October 30 2013
By Joe Dillon, Instructional Coordinator for Educational Technology, Aurora Public Schools; Denver Writing Project
The week of December 9 – 15th is Computer Science Education Week and this year Code.org aims to have 10 million people engage in an Hour of Code to promote computer science education. In Aurora Public Schools (APS), middle and high school technology teachers will highlight the work of students who are learning to design video games in a project called Scalable Game Design, a research effort from the University of Colorado at Boulder’s Computer Science and Education departments.
With Scalable Game Design students gain their first exposure to coding by building a game patterned after Frogger, the classic arcade game. With Frogger as a model, or a mentor text, students create the graphics and program the game in a few days. After completing a Frogger-like game, students have the familiarity with Agent Sheets, the programming software, and the design approach of building a game by first studying a professional model and other student models.
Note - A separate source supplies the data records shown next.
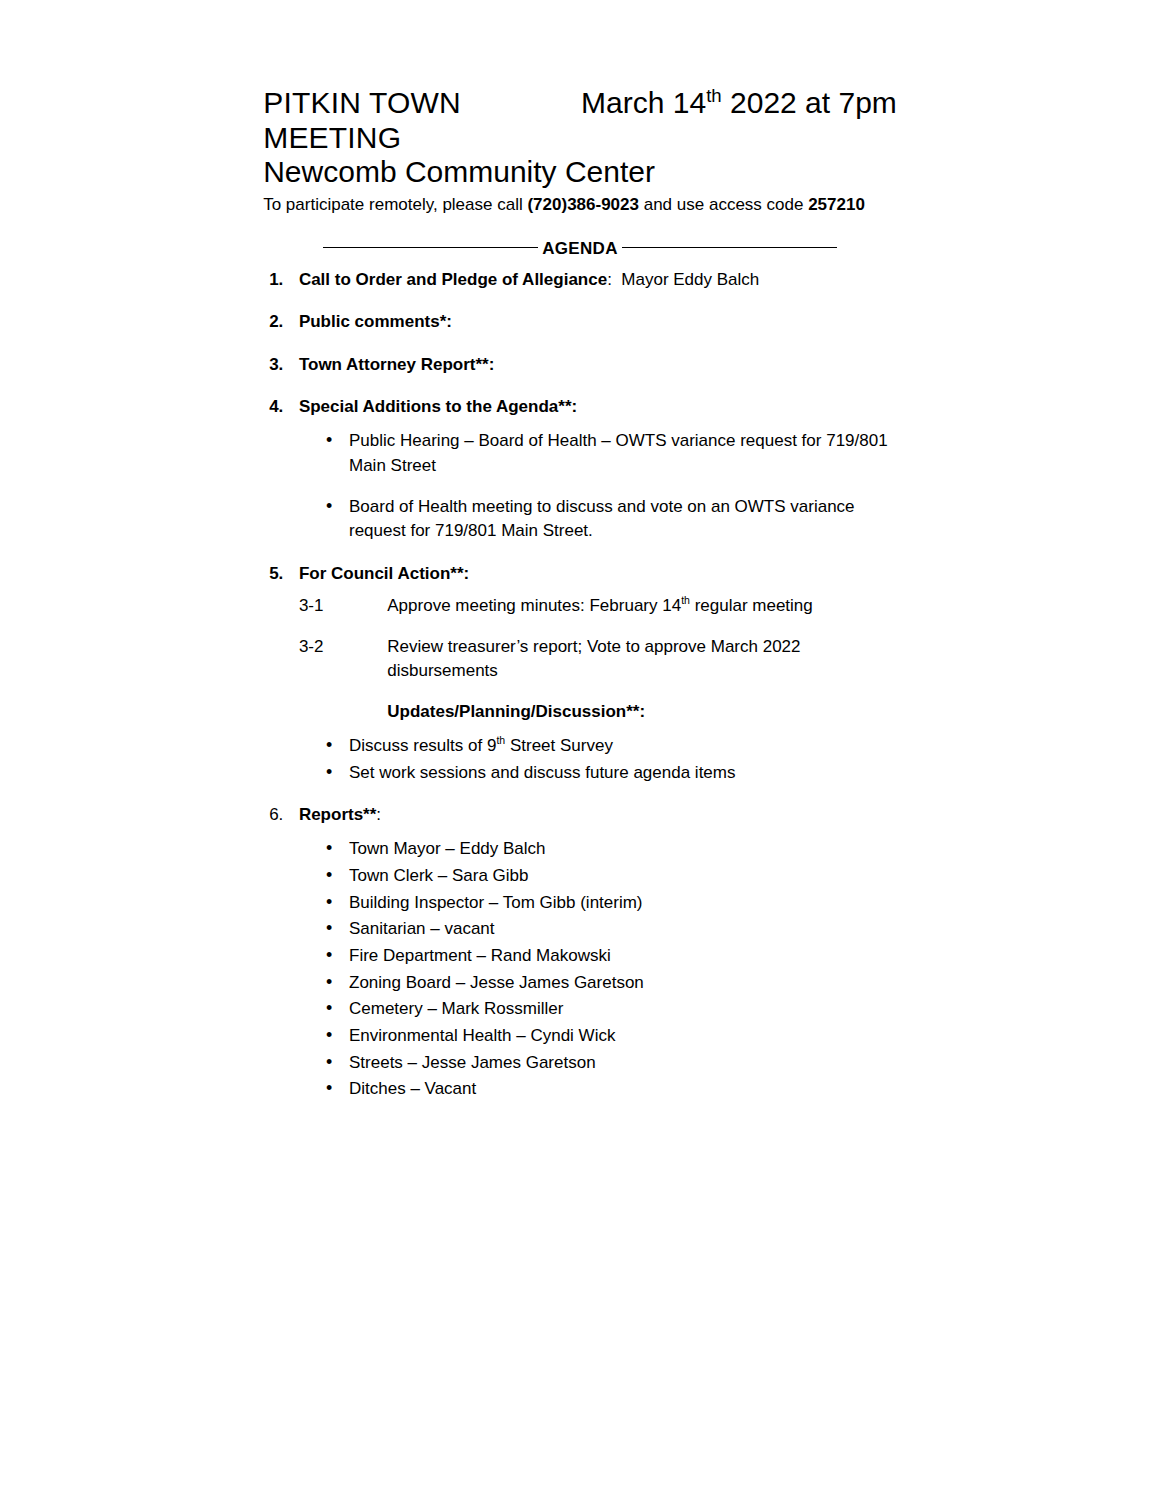PITKIN TOWN MEETING
March 14th 2022 at 7pm
Newcomb Community Center
To participate remotely, please call (720)386-9023 and use access code 257210
AGENDA
Call to Order and Pledge of Allegiance: Mayor Eddy Balch
Public comments*:
Town Attorney Report**:
Special Additions to the Agenda**:
Public Hearing – Board of Health – OWTS variance request for 719/801 Main Street
Board of Health meeting to discuss and vote on an OWTS variance request for 719/801 Main Street.
For Council Action**:
3-1
Approve meeting minutes: February 14th regular meeting
3-2
Review treasurer’s report; Vote to approve March 2022 disbursements
Updates/Planning/Discussion**:
Discuss results of 9th Street Survey
Set work sessions and discuss future agenda items
Reports**:
Town Mayor – Eddy Balch
Town Clerk – Sara Gibb
Building Inspector – Tom Gibb (interim)
Sanitarian – vacant
Fire Department – Rand Makowski
Zoning Board – Jesse James Garetson
Cemetery – Mark Rossmiller
Environmental Health – Cyndi Wick
Streets – Jesse James Garetson
Ditches – Vacant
The research side of the project aims to first study the interest level of students in designing and programming games after completing just one design. Instead of taking traditional approaches to computer science education that have historically served a small set of mostly male students who self-select computer classes, Scalable Game Design aims to also hook girls and students of color by exposing larger numbers of students to accessible, engaging programming projects. The hope is that instead of seeing programming as boring and hard, which research shows is the majority of students’ opinion of programming, students will find game design rewarding and fun while they develop computational thinking and gain the skills needed to build increasingly sophisticated games and simulations.
In Thursday’s Educator Innovator webinar, we’ll hear from APS teachers who have implemented game design in their classroom as well as the district technology leaders who hope to see the project grow. They’ll reflect on the successes and challenges that come with supporting students in coding games and simulations, and they’ll share about the role creativity and writing play in their game design instruction.